Section 100(1)(d) and (e) of the Employment Rights Act 1996 provides employees with protection from dismissal if they exercise their right to leave the workplace or refuse to return to it, or take other steps to protect themselves, if they reasonably believe there is serious and imminent danger. An employee does not need two years’ service to bring this claim, making it an attractive option for employees with short service. In Rodgers v Leeds Laser Cutting, the EAT has handed down the first appeal decision on the application of section 100 to the Covid-19 pandemic, giving insight on how the law applies in practice.
The employee had less than two years’ service as a laser operator. He was one of around five employees who worked at any one time in a large warehouse-type building. The employer had already put some measures in place before the first national lockdown, including social distancing, extra cleaning and staggered breaks. They reiterated government advice to staff. The employee attended work in the first week of lockdown. He then sent a text message to his manager on 29th March saying that he would not be coming to work until lockdown eased because he was worried about bringing the virus home to his vulnerable child who had sickle cell anaemia. He was dismissed a month later. The employee didn’t have enough service to bring an ordinary unfair dismissal claim so he brought a claim for automatic unfair dismissal under section 100 which doesn’t require two years’ service.
The employment tribunal said that a reasonable belief in serious and imminent danger should be judged on what was known at the time the actions were taken. On the facts, the tribunal found that the employee didn’t believe there was serious and imminent danger in the workplace – he believed there was serious and imminent danger everywhere. However, he had also given inconsistent evidence about his fear, which was undermined by his decision to drive a friend to hospital the day after he left work. The text message to his manager referred to coming back when the pandemic eased, not when the workplace had been made safe. The size of the workplace and the real ability to socially distance also meant that such a belief was not objectively reasonable. He could have averted any danger by following the safety measures and refusing to do the occasional task that overstepped them. The EAT agreed. They said that many of the tribunal’s factual findings undermined the employee’s assertions of a belief in serious and imminent danger, both at work and in general, that prevented him returning to work. Those facts included the size of the workplace and the few people in it; the fact that social distancing was generally possible; the availability of masks (which the employee had not asked for); and his behaviour during the pandemic in driving a friend to the hospital and working in a pub during lockdown. The tribunal had been entitled to conclude that he did not reasonably believe that there was serious and imminent danger, either at work or in society more generally, that stopped him returning to work. The EAT agreed that the employee could have taken reasonable steps to avert the danger by adhering to safety guidelines in place, including distancing, handwashing and mask-wearing, both at work and in general. The EAT judge expressed his sympathy for the employee’s concerns for his vulnerable children but said the tribunal had made no legal errors.

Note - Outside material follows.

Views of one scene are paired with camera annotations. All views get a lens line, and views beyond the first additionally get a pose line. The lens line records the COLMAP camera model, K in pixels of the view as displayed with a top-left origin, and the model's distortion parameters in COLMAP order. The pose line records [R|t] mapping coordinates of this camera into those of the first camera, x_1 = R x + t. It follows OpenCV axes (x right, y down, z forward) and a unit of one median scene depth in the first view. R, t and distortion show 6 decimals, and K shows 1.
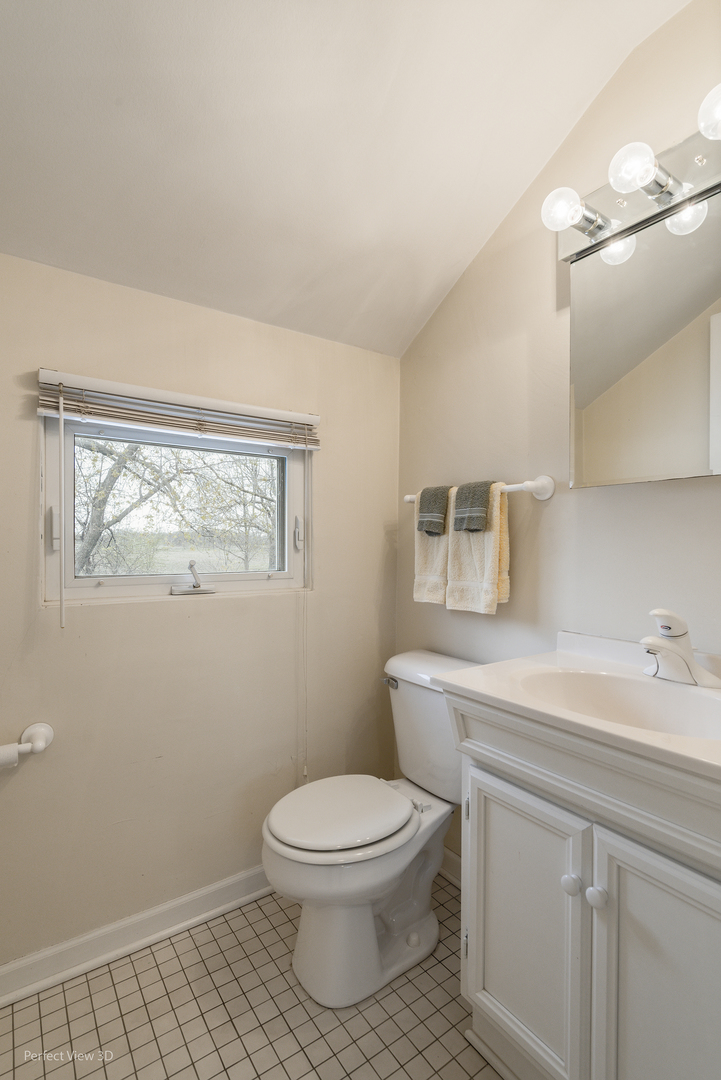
lens RADIAL K [[523.5, 0, 361.0], [0, 523.5, 544.0], [0, 0, 1]] dist [-0.000504, 0.000089]
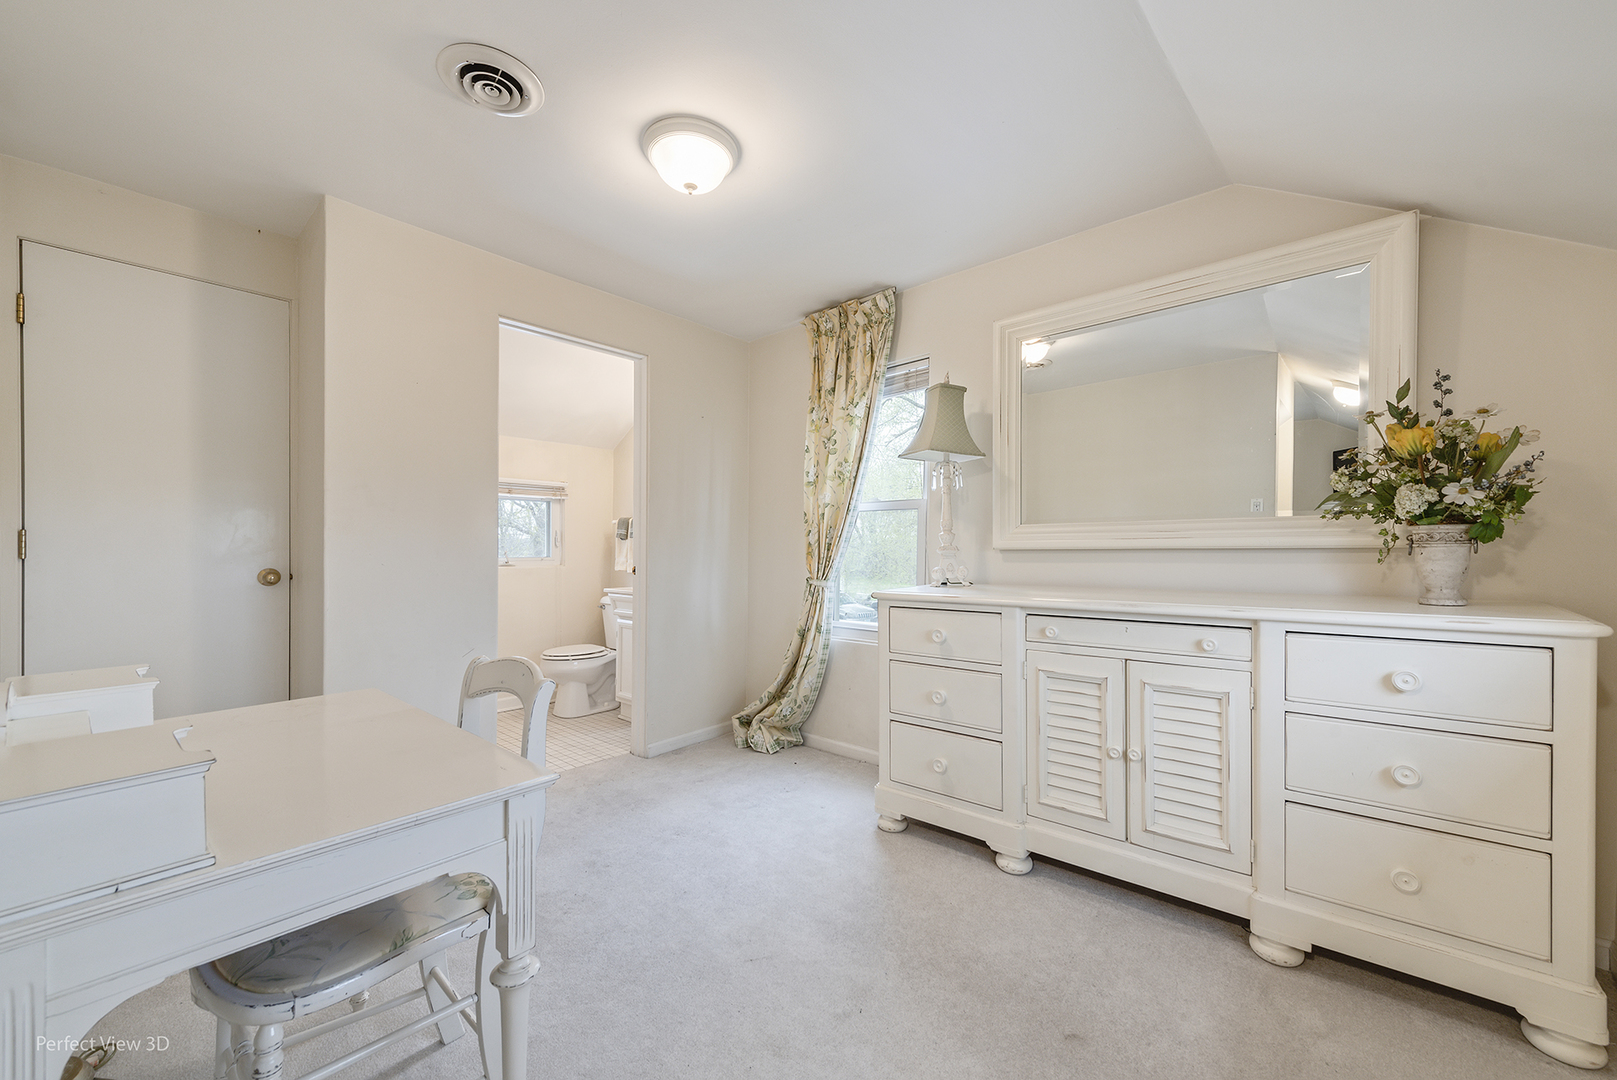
lens RADIAL K [[638.2, 0, 813.9], [0, 638.2, 544.2], [0, 0, 1]] dist [0.000646, 0.000009]
pose [[0.967380, 0.001098, 0.253328, 0.232154], [-0.002433, 0.999985, 0.004958, -0.012742], [-0.253319, -0.005413, 0.967368, -1.766329]]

Although the Covid-19 pandemic could in principle form the backdrop to a case under these provisions, the facts of this case did not fit.
The outcome of this case turned in large part on the behaviour of the employee who gave contradictory and confusing evidence which undermined his assertions about workplace danger. The workplace was large, social distancing was possible and safety measures were already in place even in March 2020. This case shows that implementing safety measures is vitally important and will significantly reduce the risk of ‘danger’ posed to staff by the virus in the workplace and therefore the risk of tribunal claims. However, The EAT noted that the ‘danger’ required for section 100 does not have to be specific to the workplace – it can be a danger ‘at large’ in society, such as a pandemic. It also shows that it is not enough for an employee to be worried about their health or that of their family – they must reasonably believe that the serious and imminent danger affects their ability to go to work. It is likely to be hard for an employee to establish that kind of reasonable belief if the employer has followed government or industry specific health and safety guidance. And, as in this case, it will always be relevant evidence if an employee’s general behaviour, including outside work, flies in the face of their assertions of fear.